_Pasaje seleccionado:_

________

Basándose en las ideas de Turin, el escritor Chandler Burr escribió un libro titulado El emperador del olfato, en el que lo presenta como un genio revolucionario que está siendo ignorado por la comunidad científica. El libro despertó la atención de la BBC de Londres, que filmó un documental de gran éxito.

Si hay algo que los científicos odian, porque va en contra del espíritu de su profesión, es ser acusados de “cerrados” y “dogmáticos”. Así que, en vez de sólo descalificar a Turin y sus teorías, decidieron someterlas a prueba. En un número reciente de la revista Nature Neuroscience Andreas Keller y Leslie Vosshall, de la Universidad Rockefeller, publicaron un artículo titulado “Una prueba psicofísica de la teoría vibracional del olfato”.

La labor se facilitó porque el propio Turin había propuesto experimentos clave para distinguir si su teoría vibracional del olfato hacía mejores predicciones que la teoría clásica del reconocimiento molecular. (En esto, Turin actuó como un buen científico, siguiendo los preceptos del filósofo Karl Popper, quien exige que, para ser considerada científica, toda teoría proponga experimentos que, de fracasar, permitan descartarla. Se trata de su famoso criterio de “falsabilidad” para distinguir las ciencias verdaderas de seudociencias como la astrología, que nunca pueden refutarse.)

________

_Datos extraídos:_
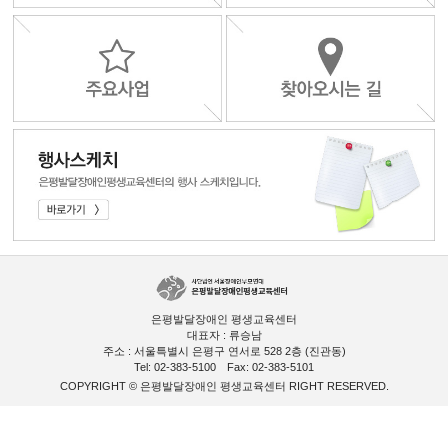
은평발달장애인 평생교육센터
대표자 : 류승남
주소 : 서울특별시 은평구 연서로 528 2층 (진관동)
Tel: 02-383-5100
Fax: 02-383-5101
COPYRIGHT © 은평발달장애인 평생교육센터 RIGHT RESERVED.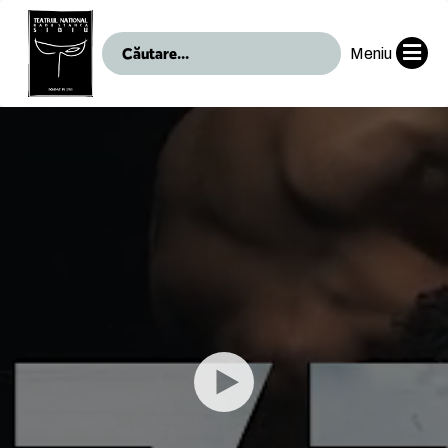
Meniu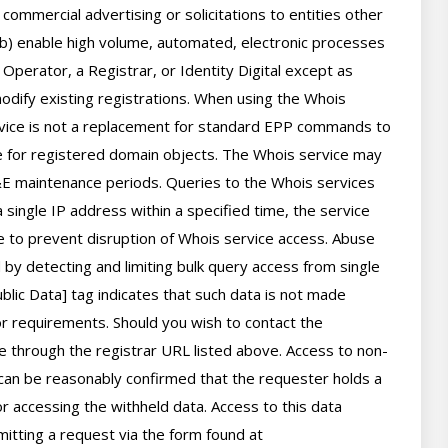
 commercial advertising or solicitations to entities other 
(b) enable high volume, automated, electronic processes 
perator, a Registrar, or Identity Digital except as 
ify existing registrations. When using the Whois 
rvice is not a replacement for standard EPP commands to 
ve for registered domain objects. The Whois service may 
 maintenance periods. Queries to the Whois services 
 single IP address within a specified time, the service 
ime to prevent disruption of Whois service access. Abuse 
by detecting and limiting bulk query access from single 
lic Data] tag indicates that such data is not made 
 or requirements. Should you wish to contact the 
le through the registrar URL listed above. Access to non-
can be reasonably confirmed that the requester holds a 
or accessing the withheld data. Access to this data 
itting a request via the form found at 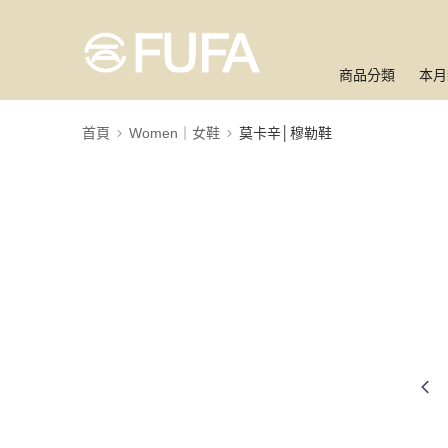
商品分類
本月
首頁
Women｜女鞋
莫卡辛│穆勒鞋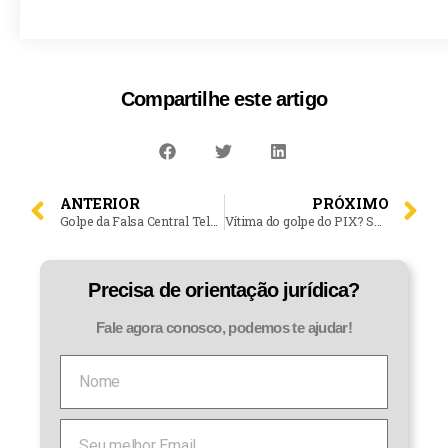
Compartilhe este artigo
ANTERIOR
PRÓXIMO
Golpe da Falsa Central Telefônica
Vítima do golpe do PIX? Saiba como recuperar o seu dinheiro!
Precisa de orientação jurídica?
Fale agora conosco, podemos te ajudar!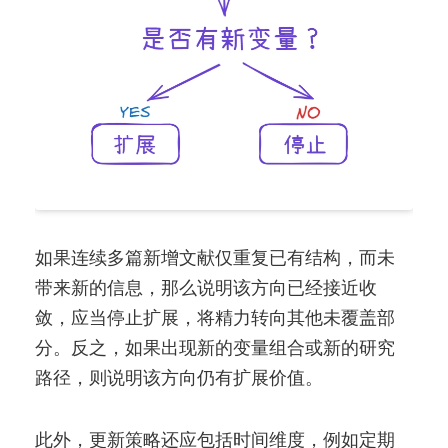
如果连续多篇新增文献仅重复已有结构，而未
带来新的信息，那么说明该方向已经接近收
敛，应当停止扩展，将精力转向其他未覆盖部
分。反之，如果出现新的变量组合或新的研究
路径，则说明该方向仍有扩展价值。
此外，更新策略还应包括时间维度，例如定期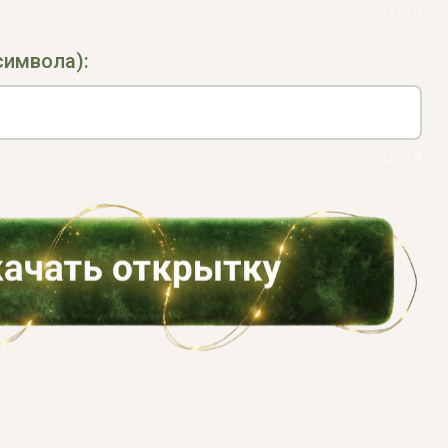
12/24
символа):
12/24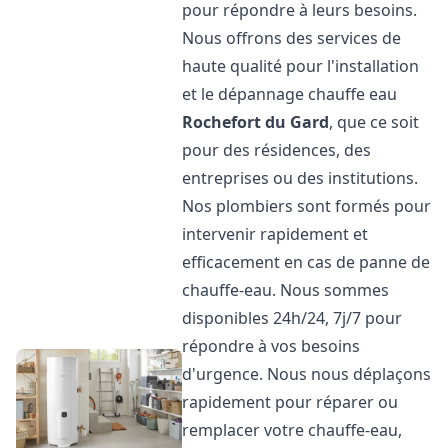
pour répondre à leurs besoins.
Nous offrons des services de
haute qualité pour l'installation
et le dépannage chauffe eau
Rochefort du Gard
, que ce soit
pour des résidences, des
entreprises ou des institutions.
Nos plombiers sont formés pour
intervenir rapidement et
efficacement en cas de panne de
chauffe-eau. Nous sommes
disponibles 24h/24, 7j/7 pour
répondre à vos besoins
d'urgence. Nous nous déplaçons
rapidement pour réparer ou
remplacer votre chauffe-eau,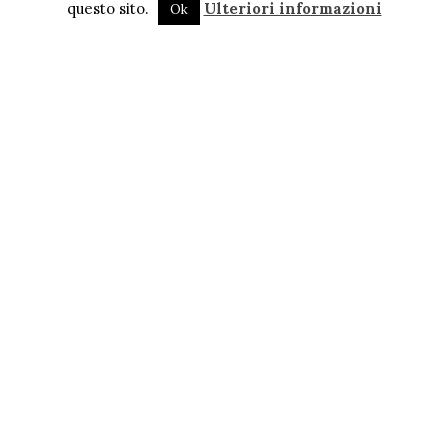
questo sito.
Ulteriori informazioni
Ok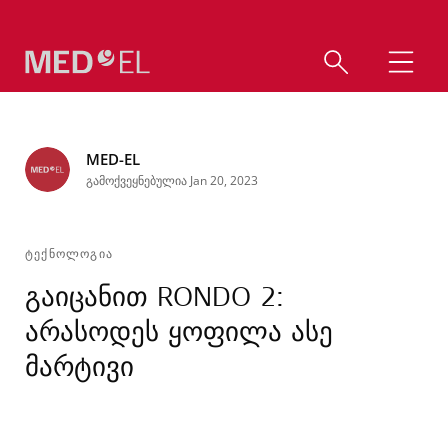
MED-EL
გამოქვეყნებულია Jan 20, 2023
ᲢᲔᲥᲜᲝᲚᲝᲒᲘᲐ
გაიცანით RONDO 2:
არასოდეს ყოფილა ასე
მარტივი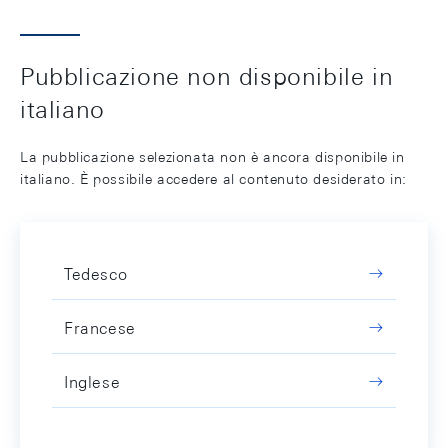
Pubblicazione non disponibile in
italiano
La pubblicazione selezionata non è ancora disponibile in
italiano. È possibile accedere al contenuto desiderato in:
Tedesco
Francese
Inglese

________

_Ejercicio:_ Retoma el pasaje sobre la teoría vibracional del olfato de Turin y continúalo a partir de su última oración. El material no desempeña ningún papel en este ejercicio.

_Respuesta a continuación:_
Los experimentos propuestos por Turin y realizados por Keller y Vosshall fueron sencillos y elegantes: comparar el olor de pares de moléculas que, según la teoría de Turin, deberían oler parecido o diferente, y ver si efectivamente. Para evitar que los experimentadores influyeran sobre la percepción de los sujetos, las pruebas se realizaron –como debe hacerse siempre– con el método de “doble ciego”: ni experimentadores ni sujetos experimentales sabían qué sustancia estaban utilizando en cada caso.

En primer lugar se comparó el olor de una mezcla de guayacol (que huele a humo) y benzaldehído (que huele a almendras) con el de la vainilla. Según la teoría vibracional, las vibraciones moleculares de la mezcla guayacol/benzaldehído se aproximan a las vibraciones de la vainillina, por lo que debían tener un olor semejante. Resultado: negativo. Las docenas de sujetos experimentales fueron incapaces de detectar olor a vainilla en la mezcla, pero identificaron con facilidad la vainillina.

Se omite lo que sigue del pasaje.